So it seems Toy Story 3 won the Academy Award for Best Animated Feature (as well as receiving three other nominations and one other win).
I know there are some Toy Story fans here, but I’ve never been hooked by the franchise. Among other factors, the images themselves have always felt pretty cold and artificial. I have seen parts of it, including a sequence that was linked from this board as a particularly affecting one (a reaction I understood, but didn’t feel enough to watch any of the TS movies in entirety).
Anyway, cartoon historian Michael Barrier was interviewed here, just before the Awards.
I think I agree with him that the inorganic nature of CGI production, in which the direct hand of the artist is removed from the details of the image, removes a quality that fans of classic old hand-drawn animation rightfully cherish.
On the other hand, I’m skeptical about the conversion of this position into the idea that the emotions evoked by CGI-rendered stories are “dishonest” or “synthetic.”
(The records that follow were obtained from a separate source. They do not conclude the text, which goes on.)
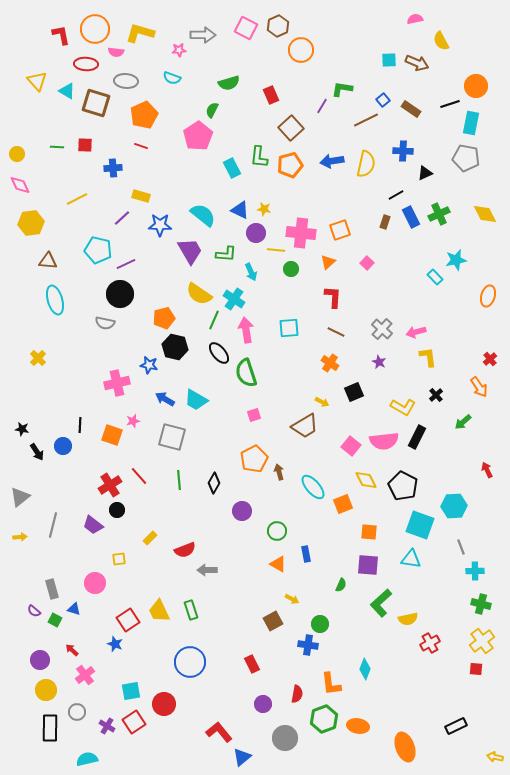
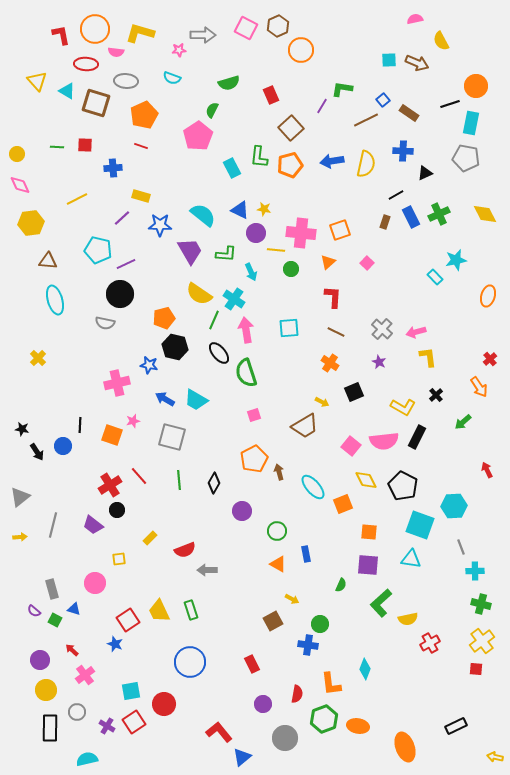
brown rectangle at (411, 109): moved 2 px left, 4 px down
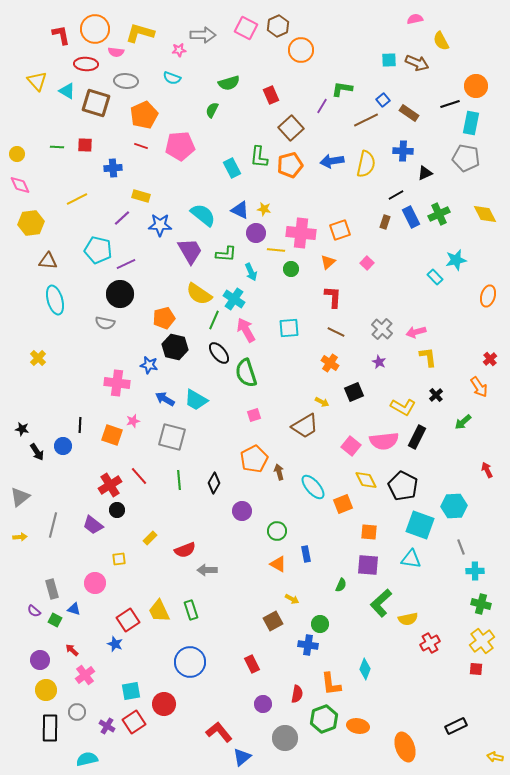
pink pentagon at (198, 136): moved 18 px left, 10 px down; rotated 28 degrees clockwise
pink arrow at (246, 330): rotated 20 degrees counterclockwise
pink cross at (117, 383): rotated 20 degrees clockwise
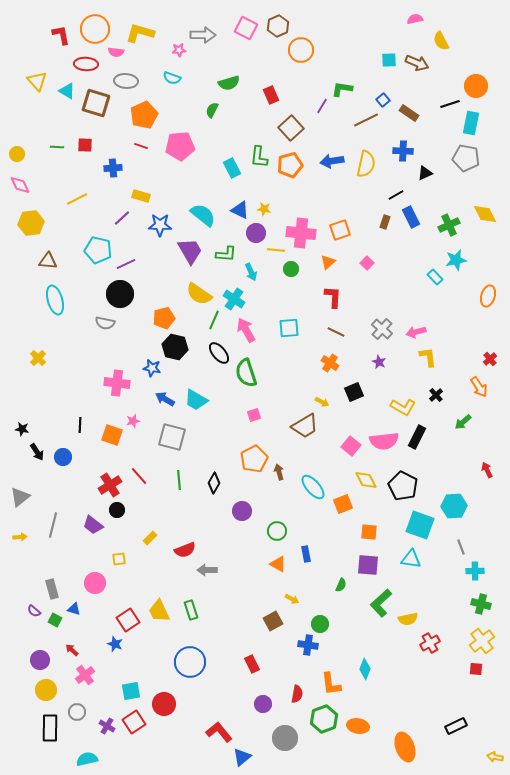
green cross at (439, 214): moved 10 px right, 11 px down
blue star at (149, 365): moved 3 px right, 3 px down
blue circle at (63, 446): moved 11 px down
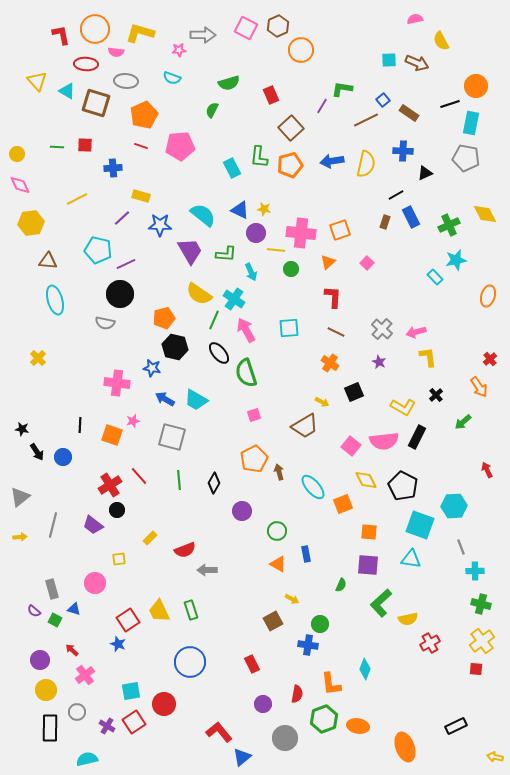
blue star at (115, 644): moved 3 px right
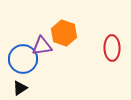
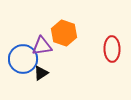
red ellipse: moved 1 px down
black triangle: moved 21 px right, 15 px up
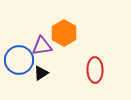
orange hexagon: rotated 10 degrees clockwise
red ellipse: moved 17 px left, 21 px down
blue circle: moved 4 px left, 1 px down
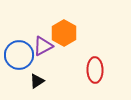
purple triangle: moved 1 px right; rotated 20 degrees counterclockwise
blue circle: moved 5 px up
black triangle: moved 4 px left, 8 px down
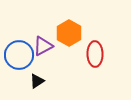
orange hexagon: moved 5 px right
red ellipse: moved 16 px up
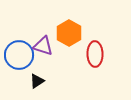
purple triangle: rotated 45 degrees clockwise
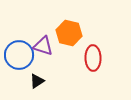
orange hexagon: rotated 15 degrees counterclockwise
red ellipse: moved 2 px left, 4 px down
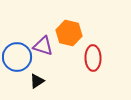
blue circle: moved 2 px left, 2 px down
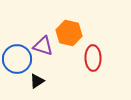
blue circle: moved 2 px down
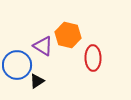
orange hexagon: moved 1 px left, 2 px down
purple triangle: rotated 15 degrees clockwise
blue circle: moved 6 px down
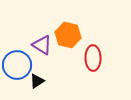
purple triangle: moved 1 px left, 1 px up
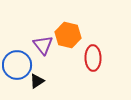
purple triangle: moved 1 px right; rotated 20 degrees clockwise
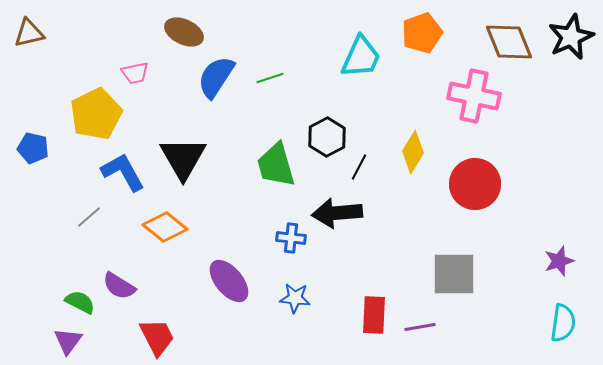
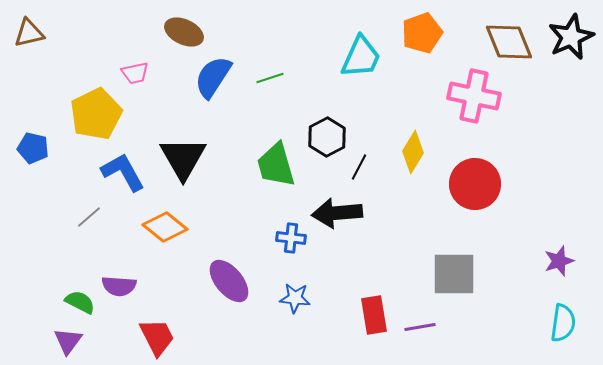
blue semicircle: moved 3 px left
purple semicircle: rotated 28 degrees counterclockwise
red rectangle: rotated 12 degrees counterclockwise
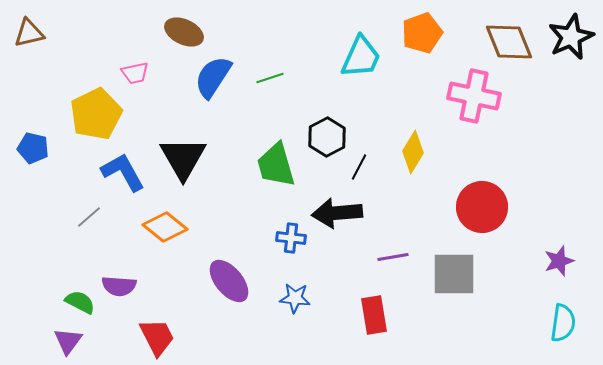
red circle: moved 7 px right, 23 px down
purple line: moved 27 px left, 70 px up
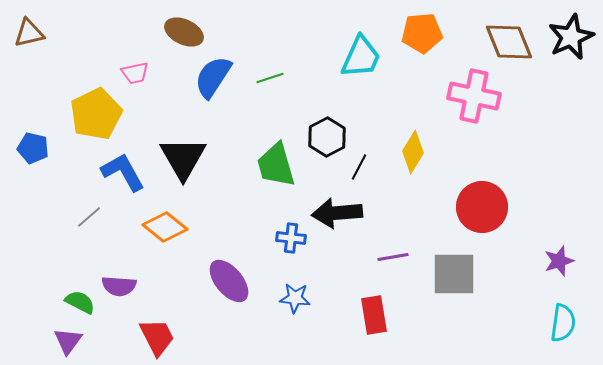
orange pentagon: rotated 15 degrees clockwise
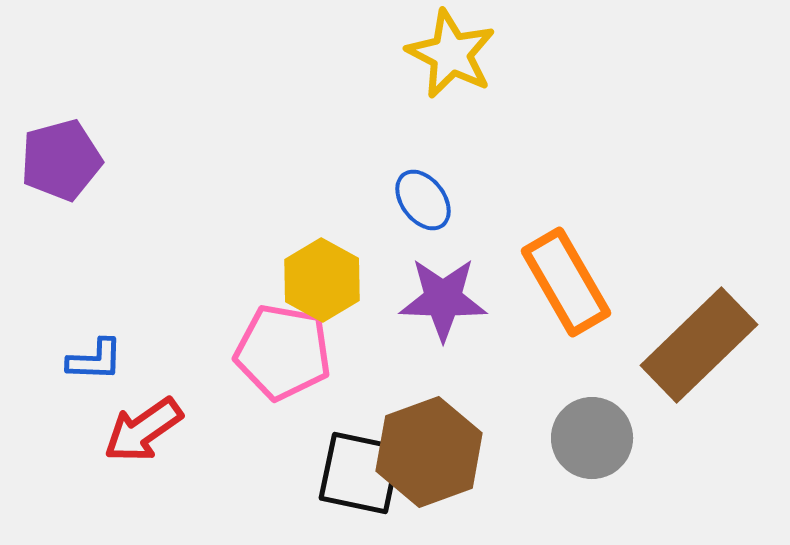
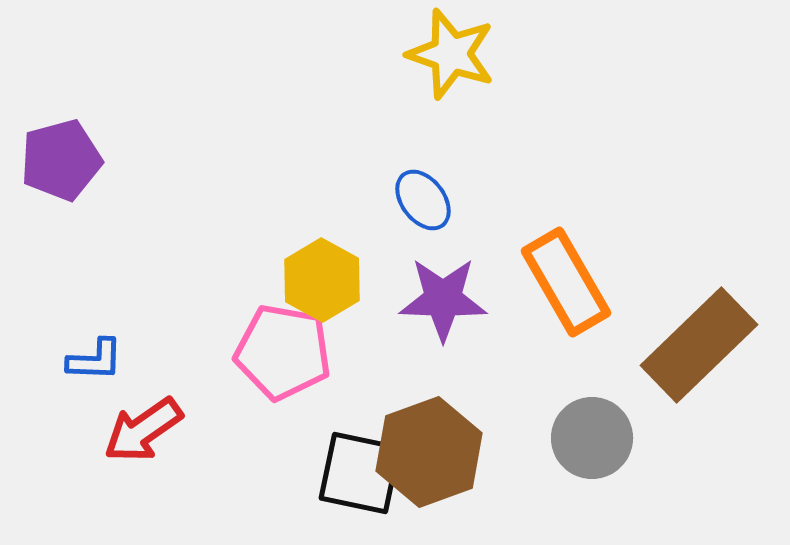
yellow star: rotated 8 degrees counterclockwise
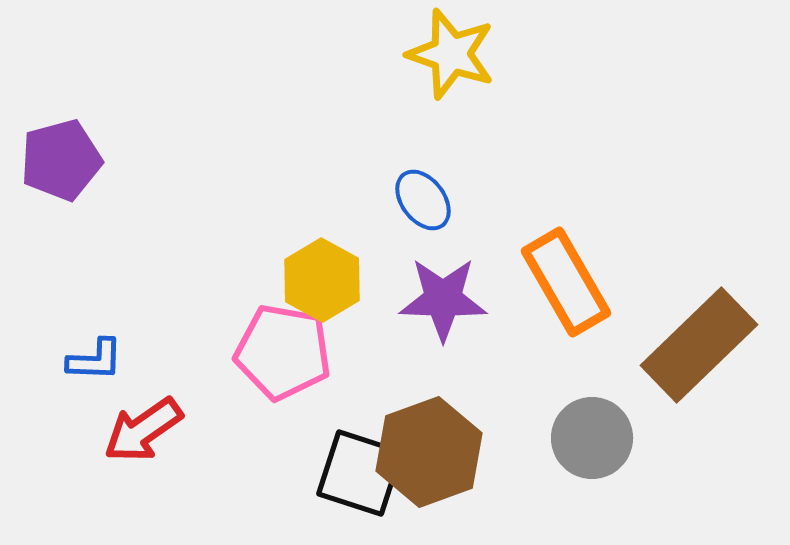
black square: rotated 6 degrees clockwise
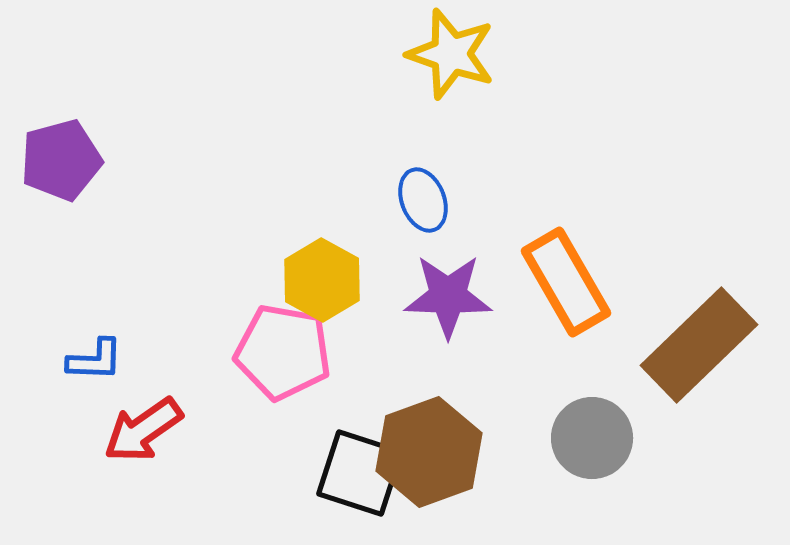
blue ellipse: rotated 16 degrees clockwise
purple star: moved 5 px right, 3 px up
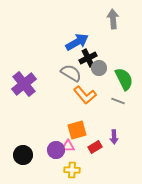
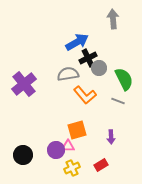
gray semicircle: moved 3 px left, 1 px down; rotated 40 degrees counterclockwise
purple arrow: moved 3 px left
red rectangle: moved 6 px right, 18 px down
yellow cross: moved 2 px up; rotated 28 degrees counterclockwise
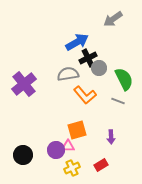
gray arrow: rotated 120 degrees counterclockwise
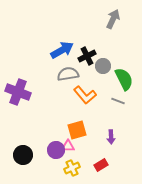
gray arrow: rotated 150 degrees clockwise
blue arrow: moved 15 px left, 8 px down
black cross: moved 1 px left, 2 px up
gray circle: moved 4 px right, 2 px up
purple cross: moved 6 px left, 8 px down; rotated 30 degrees counterclockwise
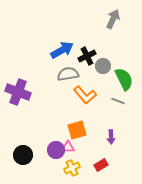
pink triangle: moved 1 px down
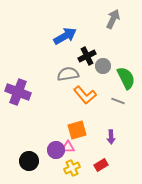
blue arrow: moved 3 px right, 14 px up
green semicircle: moved 2 px right, 1 px up
black circle: moved 6 px right, 6 px down
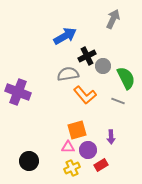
purple circle: moved 32 px right
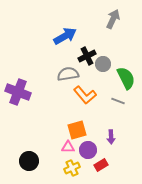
gray circle: moved 2 px up
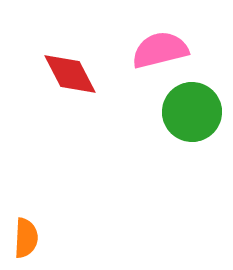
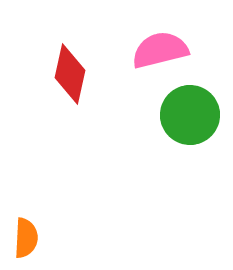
red diamond: rotated 40 degrees clockwise
green circle: moved 2 px left, 3 px down
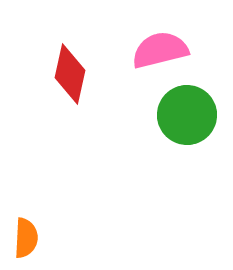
green circle: moved 3 px left
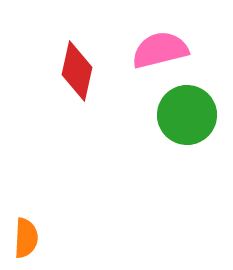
red diamond: moved 7 px right, 3 px up
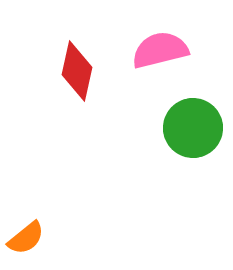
green circle: moved 6 px right, 13 px down
orange semicircle: rotated 48 degrees clockwise
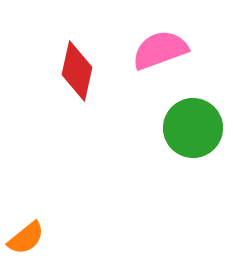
pink semicircle: rotated 6 degrees counterclockwise
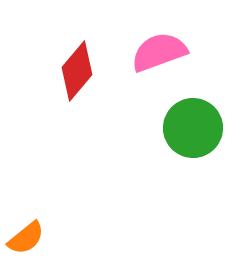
pink semicircle: moved 1 px left, 2 px down
red diamond: rotated 28 degrees clockwise
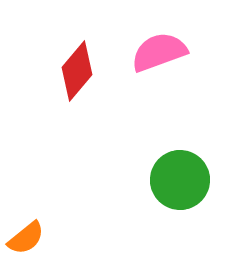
green circle: moved 13 px left, 52 px down
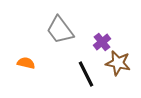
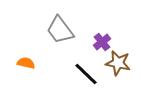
black line: rotated 20 degrees counterclockwise
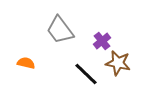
purple cross: moved 1 px up
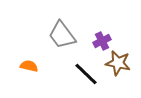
gray trapezoid: moved 2 px right, 5 px down
purple cross: rotated 12 degrees clockwise
orange semicircle: moved 3 px right, 3 px down
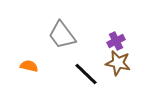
purple cross: moved 14 px right
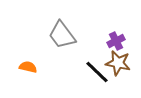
orange semicircle: moved 1 px left, 1 px down
black line: moved 11 px right, 2 px up
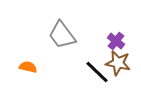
purple cross: rotated 24 degrees counterclockwise
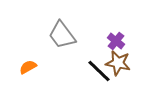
orange semicircle: rotated 42 degrees counterclockwise
black line: moved 2 px right, 1 px up
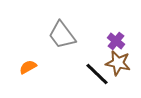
black line: moved 2 px left, 3 px down
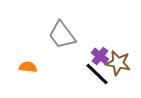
purple cross: moved 16 px left, 15 px down
orange semicircle: rotated 36 degrees clockwise
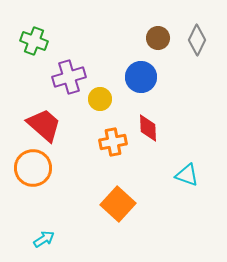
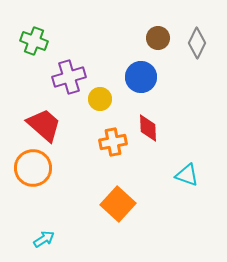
gray diamond: moved 3 px down
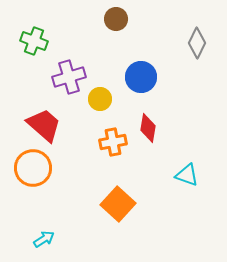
brown circle: moved 42 px left, 19 px up
red diamond: rotated 12 degrees clockwise
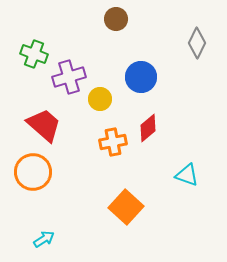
green cross: moved 13 px down
red diamond: rotated 40 degrees clockwise
orange circle: moved 4 px down
orange square: moved 8 px right, 3 px down
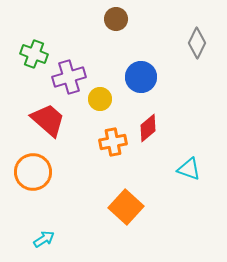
red trapezoid: moved 4 px right, 5 px up
cyan triangle: moved 2 px right, 6 px up
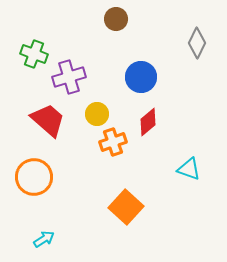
yellow circle: moved 3 px left, 15 px down
red diamond: moved 6 px up
orange cross: rotated 8 degrees counterclockwise
orange circle: moved 1 px right, 5 px down
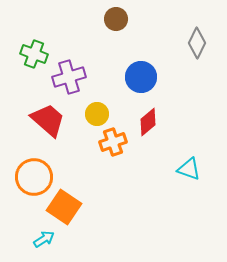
orange square: moved 62 px left; rotated 8 degrees counterclockwise
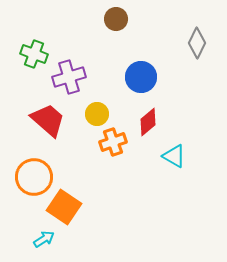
cyan triangle: moved 15 px left, 13 px up; rotated 10 degrees clockwise
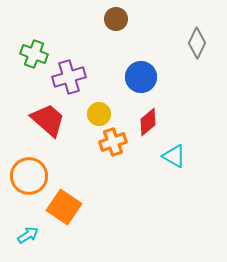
yellow circle: moved 2 px right
orange circle: moved 5 px left, 1 px up
cyan arrow: moved 16 px left, 4 px up
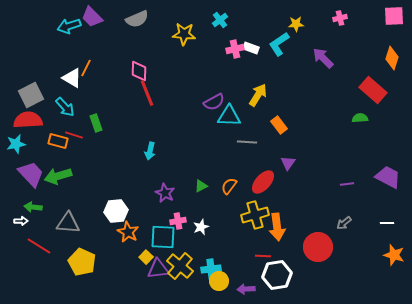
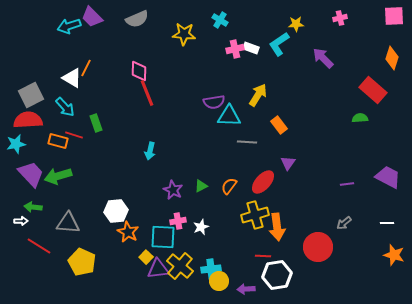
cyan cross at (220, 20): rotated 21 degrees counterclockwise
purple semicircle at (214, 102): rotated 20 degrees clockwise
purple star at (165, 193): moved 8 px right, 3 px up
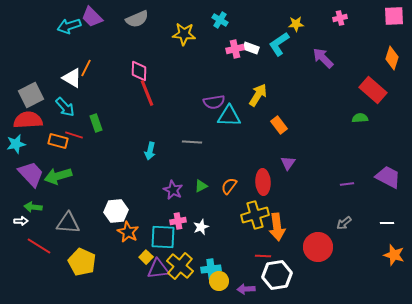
gray line at (247, 142): moved 55 px left
red ellipse at (263, 182): rotated 45 degrees counterclockwise
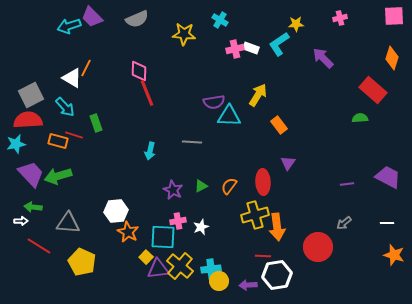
purple arrow at (246, 289): moved 2 px right, 4 px up
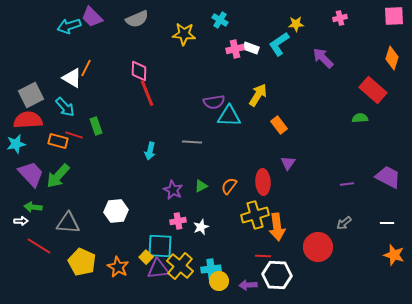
green rectangle at (96, 123): moved 3 px down
green arrow at (58, 176): rotated 32 degrees counterclockwise
orange star at (128, 232): moved 10 px left, 35 px down
cyan square at (163, 237): moved 3 px left, 9 px down
white hexagon at (277, 275): rotated 12 degrees clockwise
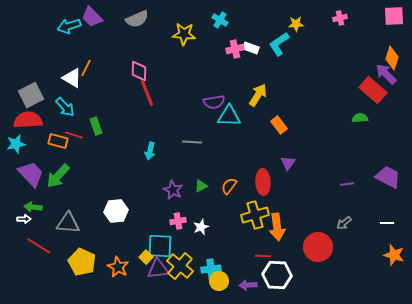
purple arrow at (323, 58): moved 63 px right, 16 px down
white arrow at (21, 221): moved 3 px right, 2 px up
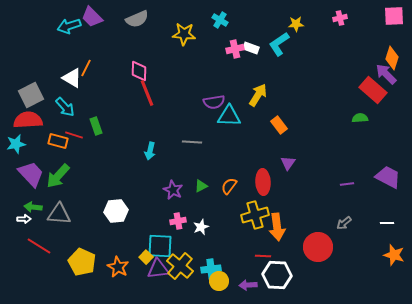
gray triangle at (68, 223): moved 9 px left, 9 px up
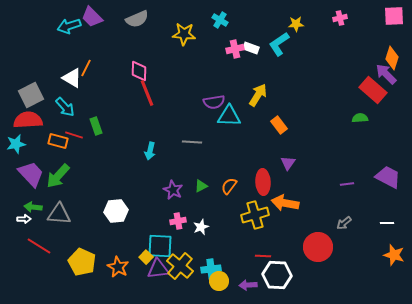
orange arrow at (277, 227): moved 8 px right, 24 px up; rotated 108 degrees clockwise
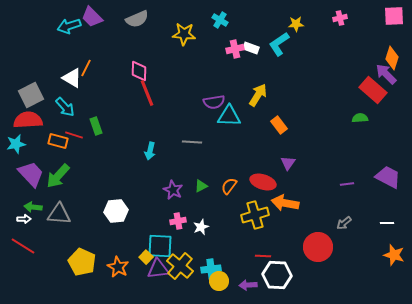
red ellipse at (263, 182): rotated 70 degrees counterclockwise
red line at (39, 246): moved 16 px left
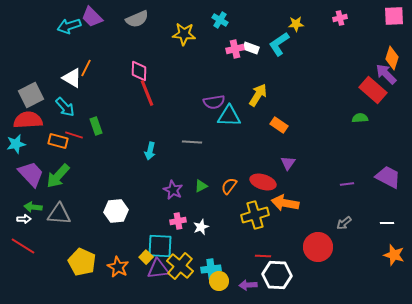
orange rectangle at (279, 125): rotated 18 degrees counterclockwise
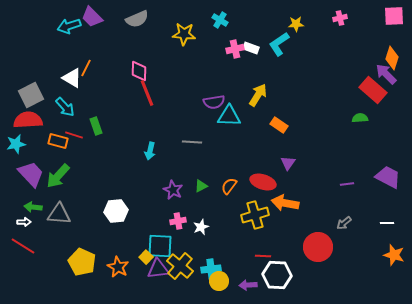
white arrow at (24, 219): moved 3 px down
Thinking of an analogy with music… I love really organic acoustic music, either live or in good one-take recordings, where you can hear all the individual qualities and “imperfect” variances in the players, the instruments, even the room. Those qualities are a particular artistic dimension that is simply not present in music that relies on computer synthesis and studio manipulations. Yet–I like a lot of that music, too. People can do things with computers that they can’t do with fiddles and guitars (as well as vice-versa). The emotions electronic music evokes (when it’s good, of course) are different, but they’re still honest, aren’t they?
Of course, all sorts of films can be guilty of heavy-handing the emotional aspect of their stories. That’s certainly not only a product of the selected production technique, though it’s easier to be delicate in some forms than others. Barrier may be right that Up is manipulatively sentimental, but is it because it’s CGI? And does it mean anything different than if it were a manipulatively sentimental live-action film?
He has some further thoughts here, on his own site.